- What you need to do
Set down a faithful copy of every record, and skip the pictures in it.
Excerpted data START
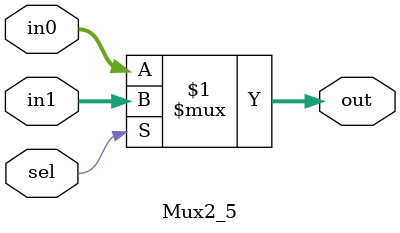
<source format=v>
module Mux2_5(
    input wire [4:0] in0,
    input wire [4:0] in1,
    input wire sel,
    output wire [4:0] out
);
    assign out = sel ? in1 : in0;
endmodule

</source>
Excerpted data END
- Output of the task
<source format=v>
module Mux2_5(
    input wire [4:0] in0,
    input wire [4:0] in1,
    input wire sel,
    output wire [4:0] out
);
    assign out = sel ? in1 : in0;
endmodule

</source>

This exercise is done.